Brèves juridiques

La proposition de loi visant à renforcer la réponse pénale contre les infractions à caractère raciste, antisémite et discriminatoire adoptée en première lecture à l’Assemblée nationale

By 13 mars 2024 No Comments

Face à la recrudescence des propos et discours à caractère haineux, les députés Mathieu LEFÈVRE et Caroline YADAN ont déposé une proposition de loi à l’Assemblée nationale le 12 octobre 2023.

Ce mercredi 6 mars 2024, les députés ont adopté en première lecture cette proposition de loi visant à renforcer la réponse pénale contre les infractions à caractère raciste, antisémite ou discriminatoire.

Les mesures à retenir, dont certaines ont été ajoutées par voie d’amendement, sont les suivantes :

  • en premier lieu, le texte propose à son article 1er de modifier l’article 465 du Code de procédure pénale avec l’extension de la possibilité pour le tribunal de « décerner mandat de dépôt ou d’arrêt contre le prévenu»  pour le « délit mentionné aux articles 24 et 24 bis, aux deuxième et troisième alinéas de l’article 32 et aux troisième et quatrième alinéas de l’article 33 de la loi du 29 juillet 1881 sur la liberté de la presse ».

Concrètement, cette modification de l’article 465 du Code de procédure pénale doit permettre à un tribunal correctionnel de délivrer un mandat de dépôt ou d’arrêt pour certains délits de presse tels que :

    • l’apologie de crimes contre l’humanité, celle de crimes de guerre ou du négationnisme, d’une part, la provocation « à la discrimination, à la haine ou à la violence à l’égard d’une personne ou d’un groupe de personnes à raison de leur origine ou de leur appartenance ou de leur non-appartenance à une ethnie, une nation, une race ou une religion déterminée », d’autre part (articles 24 et 24 bis de la loi du 29 juillet 1881 sur la liberté de la presse) ;

 

    • la diffamation « envers une personne ou un groupe de personnes à raison de leur origine ou de leur appartenance ou de leur non-appartenance à une ethnie, une nation, une race ou une religion déterminée» et celle « envers une personne ou un groupe de personnes à raison de leur sexe, de leur orientation sexuelle ou identité de genre ou de leur handicap » (article 32 de la loi précitée sur la liberté de la presse).

 

  • en deuxième lieu, afin de sanctionner plus sévèrement des propos tenus au sein d’une communauté d’intérêts, la provocation, la diffamation et l’injure non publiques à caractère raciste ou discriminatoire deviennent des délits dont leurs auteurs encourent une peine d’amende de 3.750 euros avec une circonstance aggravante si l’auteur desdits propos est une personne dépositaire de l’autorité publique ou chargée d’une mission de service public (un an d’emprisonnement et 15.000 euros d’amende)[1].

 

  • en troisième lieu, deux nouveaux délits sont créés :

 

    • celui d’apologie « non publique des crimes de guerre, des crimes contre l’humanité, des crimes de réduction en esclavage ou d’exploitation d’une personne réduite en esclavage ou des crimes et délits de collaboration avec l’ennemi», délit puni d’une peine d’un an de prison et d’une amende de 45.000 euros (peines portées à 3 années et à une amende de 75.000 euros lorsque les faits sont commis par une personne dépositaire de l’autorité publique ou chargée d’une mission de service public)[2] ;

 

    • celui de contestation non publique d’un crime contre l’humanité ou de négation, minoration ou banalisation de crimes tels que la réduction en esclavage (3.750 euros d’amende, laquelle est portée à 15.000 euros si l’auteur du délit est une personne dépositaire de l’autorité publique ou chargée d’une mission de service public)[3].

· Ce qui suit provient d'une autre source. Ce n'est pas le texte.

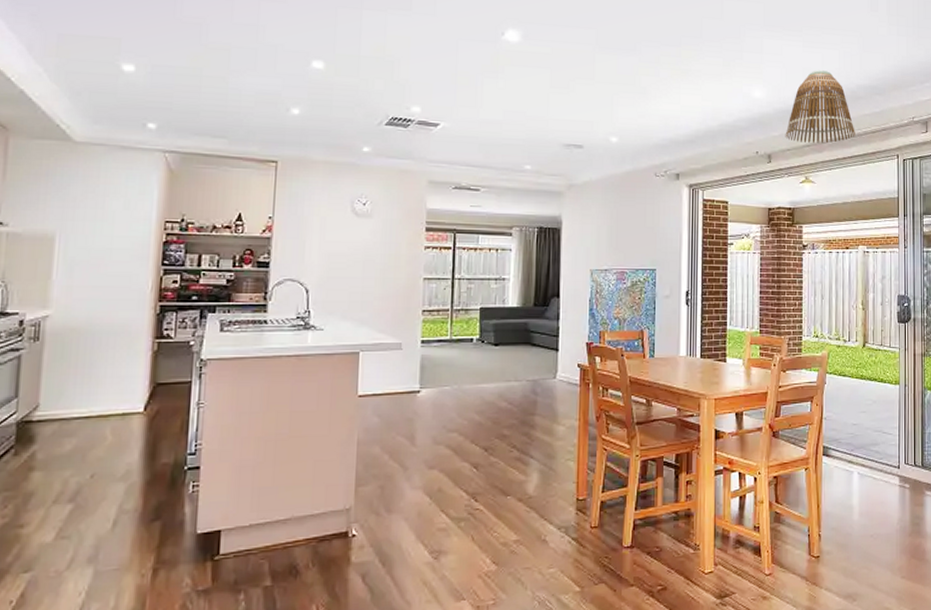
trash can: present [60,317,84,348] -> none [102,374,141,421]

Le texte adopté par les députés renforce ainsi sensiblement l’arsenal répressif contre les propos et discours à caractère haineux.

La proposition de loi est désormais entre les mains des sénateurs et nous ne manquerons d’étudier les éventuels apports ou modifications au texte issu de l’Assemblée nationale.

[1] La proposition de loi adoptée modifie le chapitre V du Livre II du Code pénal avec l’insertion d’une section 3 ter « Des provocations, diffamations et injures non publiques présentant un caractère raciste et discriminatoire » contenant de nouveaux articles dont les articles 225-16-4, 225-16-5 et 225-16-6. L’article 225-21 tel qu’issu de la proposition de loi prévoit également des peines complémentaires (interdiction de détention ou de port d’armes, confiscation d’armes, travail d’intérêt général ou encore stage de citoyenneté.

[2] Nouvel article 225-16-8 inséré dans une section 3 quater du Code pénal intitulé « De l’apologie ou de la contestation non publique de crimes contre l’humanité ».

[3] Nouvel article 226-16-9 du Code pénal.